All lines from the one with "- Employer Information" through the end of the records below are to be given again exactly, and nothing else.

+-------+

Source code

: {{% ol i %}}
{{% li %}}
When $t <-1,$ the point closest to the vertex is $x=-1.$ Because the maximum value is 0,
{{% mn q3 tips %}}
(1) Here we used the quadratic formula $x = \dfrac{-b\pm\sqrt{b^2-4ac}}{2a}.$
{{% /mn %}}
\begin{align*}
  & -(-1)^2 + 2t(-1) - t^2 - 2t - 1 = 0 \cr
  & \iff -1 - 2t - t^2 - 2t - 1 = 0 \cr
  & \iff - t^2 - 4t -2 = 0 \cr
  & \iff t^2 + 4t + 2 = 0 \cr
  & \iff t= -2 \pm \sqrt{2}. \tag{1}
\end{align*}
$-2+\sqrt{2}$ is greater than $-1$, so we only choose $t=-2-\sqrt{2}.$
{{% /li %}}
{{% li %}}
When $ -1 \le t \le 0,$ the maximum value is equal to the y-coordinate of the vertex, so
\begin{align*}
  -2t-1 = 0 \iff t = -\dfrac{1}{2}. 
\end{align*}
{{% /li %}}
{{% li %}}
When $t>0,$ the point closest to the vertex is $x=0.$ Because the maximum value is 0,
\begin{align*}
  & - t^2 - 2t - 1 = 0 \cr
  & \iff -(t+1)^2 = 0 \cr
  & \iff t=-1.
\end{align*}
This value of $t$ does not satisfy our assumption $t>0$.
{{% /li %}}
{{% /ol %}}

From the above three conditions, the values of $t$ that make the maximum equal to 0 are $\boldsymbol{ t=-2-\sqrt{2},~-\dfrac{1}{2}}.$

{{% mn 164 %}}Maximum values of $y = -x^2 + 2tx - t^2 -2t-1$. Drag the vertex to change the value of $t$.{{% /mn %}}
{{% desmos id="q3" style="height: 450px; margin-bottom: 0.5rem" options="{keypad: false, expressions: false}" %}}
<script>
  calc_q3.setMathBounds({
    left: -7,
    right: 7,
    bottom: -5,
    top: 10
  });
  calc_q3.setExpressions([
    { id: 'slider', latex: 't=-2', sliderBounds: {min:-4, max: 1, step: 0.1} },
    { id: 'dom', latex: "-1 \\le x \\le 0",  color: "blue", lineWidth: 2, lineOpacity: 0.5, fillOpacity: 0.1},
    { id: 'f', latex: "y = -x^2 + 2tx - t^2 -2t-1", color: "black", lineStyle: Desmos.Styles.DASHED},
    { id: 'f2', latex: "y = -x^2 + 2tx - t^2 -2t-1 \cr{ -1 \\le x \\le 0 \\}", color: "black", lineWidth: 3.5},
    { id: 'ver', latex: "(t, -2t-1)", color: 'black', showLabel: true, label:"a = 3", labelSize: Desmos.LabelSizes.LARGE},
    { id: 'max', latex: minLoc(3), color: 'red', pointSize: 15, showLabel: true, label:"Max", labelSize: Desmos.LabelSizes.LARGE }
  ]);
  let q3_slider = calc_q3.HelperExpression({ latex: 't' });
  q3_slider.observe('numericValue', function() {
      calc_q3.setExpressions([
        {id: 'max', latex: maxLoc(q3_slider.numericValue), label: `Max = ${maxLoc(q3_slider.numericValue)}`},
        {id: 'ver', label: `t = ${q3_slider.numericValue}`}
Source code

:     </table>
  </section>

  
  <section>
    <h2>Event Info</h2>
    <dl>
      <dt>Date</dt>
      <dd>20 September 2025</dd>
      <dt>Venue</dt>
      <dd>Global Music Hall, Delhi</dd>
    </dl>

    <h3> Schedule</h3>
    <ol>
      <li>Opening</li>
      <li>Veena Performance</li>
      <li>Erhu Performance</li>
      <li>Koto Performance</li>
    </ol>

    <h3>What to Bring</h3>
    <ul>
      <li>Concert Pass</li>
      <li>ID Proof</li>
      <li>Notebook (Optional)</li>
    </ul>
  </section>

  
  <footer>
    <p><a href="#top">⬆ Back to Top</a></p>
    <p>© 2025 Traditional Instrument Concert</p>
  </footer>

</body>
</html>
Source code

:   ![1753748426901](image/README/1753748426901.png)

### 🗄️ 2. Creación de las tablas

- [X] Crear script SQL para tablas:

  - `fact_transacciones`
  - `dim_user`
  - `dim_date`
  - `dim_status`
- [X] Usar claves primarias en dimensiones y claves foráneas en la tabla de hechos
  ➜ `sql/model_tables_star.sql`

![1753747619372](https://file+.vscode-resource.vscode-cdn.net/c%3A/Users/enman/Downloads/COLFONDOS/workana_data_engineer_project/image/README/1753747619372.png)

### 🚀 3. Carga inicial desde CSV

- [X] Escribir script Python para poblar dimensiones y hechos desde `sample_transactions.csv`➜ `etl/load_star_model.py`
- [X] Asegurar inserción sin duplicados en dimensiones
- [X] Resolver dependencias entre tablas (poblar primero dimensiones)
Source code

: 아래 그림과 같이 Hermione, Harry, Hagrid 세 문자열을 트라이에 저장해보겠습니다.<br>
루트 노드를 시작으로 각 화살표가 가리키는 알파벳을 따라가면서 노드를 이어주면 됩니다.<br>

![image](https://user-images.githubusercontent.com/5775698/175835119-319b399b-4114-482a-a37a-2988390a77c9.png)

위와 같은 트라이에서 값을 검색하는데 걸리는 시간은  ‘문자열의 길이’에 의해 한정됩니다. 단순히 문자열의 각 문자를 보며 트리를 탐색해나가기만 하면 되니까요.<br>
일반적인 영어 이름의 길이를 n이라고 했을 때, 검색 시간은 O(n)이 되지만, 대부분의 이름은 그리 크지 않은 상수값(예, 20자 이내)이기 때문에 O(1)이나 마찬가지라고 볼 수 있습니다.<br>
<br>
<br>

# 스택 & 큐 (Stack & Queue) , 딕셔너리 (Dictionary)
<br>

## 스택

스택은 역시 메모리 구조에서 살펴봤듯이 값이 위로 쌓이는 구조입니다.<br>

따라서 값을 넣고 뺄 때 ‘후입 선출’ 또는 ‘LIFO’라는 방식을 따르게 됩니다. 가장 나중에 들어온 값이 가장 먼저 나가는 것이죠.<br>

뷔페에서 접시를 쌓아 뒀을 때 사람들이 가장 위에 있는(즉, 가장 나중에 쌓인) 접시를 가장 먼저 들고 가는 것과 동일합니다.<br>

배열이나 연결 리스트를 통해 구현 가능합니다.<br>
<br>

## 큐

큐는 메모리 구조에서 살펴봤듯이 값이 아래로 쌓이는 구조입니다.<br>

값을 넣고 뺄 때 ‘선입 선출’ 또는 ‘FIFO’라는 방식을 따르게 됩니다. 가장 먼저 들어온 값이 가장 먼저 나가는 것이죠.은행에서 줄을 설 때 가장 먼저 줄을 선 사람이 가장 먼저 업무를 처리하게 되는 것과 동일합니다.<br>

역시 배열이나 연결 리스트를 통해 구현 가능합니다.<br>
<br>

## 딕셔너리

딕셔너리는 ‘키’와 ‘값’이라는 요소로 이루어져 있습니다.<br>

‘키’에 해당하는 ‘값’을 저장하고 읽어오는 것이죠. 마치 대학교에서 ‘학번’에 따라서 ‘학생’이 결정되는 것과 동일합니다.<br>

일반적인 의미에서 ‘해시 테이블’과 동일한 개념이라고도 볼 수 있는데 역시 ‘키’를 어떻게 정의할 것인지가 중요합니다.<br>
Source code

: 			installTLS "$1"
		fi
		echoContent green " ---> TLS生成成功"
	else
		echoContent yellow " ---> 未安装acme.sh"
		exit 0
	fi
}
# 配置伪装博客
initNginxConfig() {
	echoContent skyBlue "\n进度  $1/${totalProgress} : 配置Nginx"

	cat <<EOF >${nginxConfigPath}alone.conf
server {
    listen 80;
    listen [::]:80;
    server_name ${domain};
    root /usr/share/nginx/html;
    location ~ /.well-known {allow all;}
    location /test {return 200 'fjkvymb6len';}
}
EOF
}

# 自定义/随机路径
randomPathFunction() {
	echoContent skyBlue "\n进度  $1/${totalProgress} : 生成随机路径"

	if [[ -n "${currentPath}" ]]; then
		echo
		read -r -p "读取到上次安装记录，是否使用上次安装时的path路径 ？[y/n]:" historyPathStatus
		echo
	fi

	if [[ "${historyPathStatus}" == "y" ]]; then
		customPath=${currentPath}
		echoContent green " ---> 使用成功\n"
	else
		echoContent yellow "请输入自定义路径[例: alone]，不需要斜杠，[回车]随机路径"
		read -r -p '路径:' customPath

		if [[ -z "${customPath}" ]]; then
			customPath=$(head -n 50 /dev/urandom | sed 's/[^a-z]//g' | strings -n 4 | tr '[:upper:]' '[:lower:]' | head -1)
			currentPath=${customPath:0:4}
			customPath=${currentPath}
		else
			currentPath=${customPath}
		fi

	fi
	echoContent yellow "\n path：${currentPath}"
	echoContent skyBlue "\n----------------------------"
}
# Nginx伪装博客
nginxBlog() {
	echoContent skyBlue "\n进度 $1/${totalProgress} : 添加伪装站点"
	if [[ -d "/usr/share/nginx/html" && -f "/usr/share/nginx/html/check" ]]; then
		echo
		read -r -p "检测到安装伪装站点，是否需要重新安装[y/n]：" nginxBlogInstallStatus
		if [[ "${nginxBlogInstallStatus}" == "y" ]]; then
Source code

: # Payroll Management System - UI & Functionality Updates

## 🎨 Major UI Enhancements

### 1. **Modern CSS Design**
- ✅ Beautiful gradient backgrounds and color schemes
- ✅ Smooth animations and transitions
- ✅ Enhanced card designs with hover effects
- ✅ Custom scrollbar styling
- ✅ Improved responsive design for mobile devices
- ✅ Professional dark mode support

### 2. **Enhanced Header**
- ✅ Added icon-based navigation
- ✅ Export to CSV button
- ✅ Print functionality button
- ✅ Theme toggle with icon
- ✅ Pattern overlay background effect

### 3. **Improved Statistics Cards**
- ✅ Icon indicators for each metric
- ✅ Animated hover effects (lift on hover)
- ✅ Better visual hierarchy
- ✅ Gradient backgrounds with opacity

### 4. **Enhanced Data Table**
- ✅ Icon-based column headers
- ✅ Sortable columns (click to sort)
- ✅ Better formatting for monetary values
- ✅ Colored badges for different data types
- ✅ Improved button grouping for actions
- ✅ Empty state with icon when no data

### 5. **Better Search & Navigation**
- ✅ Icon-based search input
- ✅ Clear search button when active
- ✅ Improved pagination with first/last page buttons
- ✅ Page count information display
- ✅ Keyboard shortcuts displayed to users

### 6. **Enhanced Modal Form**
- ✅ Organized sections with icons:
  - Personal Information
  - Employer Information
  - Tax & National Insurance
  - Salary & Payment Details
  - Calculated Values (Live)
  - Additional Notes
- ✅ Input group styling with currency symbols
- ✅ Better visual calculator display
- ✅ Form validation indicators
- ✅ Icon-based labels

+-------+

| Answer to the problem |
  - Employer Information
  - Tax & National Insurance
  - Salary & Payment Details
  - Calculated Values (Live)
  - Additional Notes
- ✅ Input group styling with currency symbols
- ✅ Better visual calculator display
- ✅ Form validation indicators
- ✅ Icon-based labels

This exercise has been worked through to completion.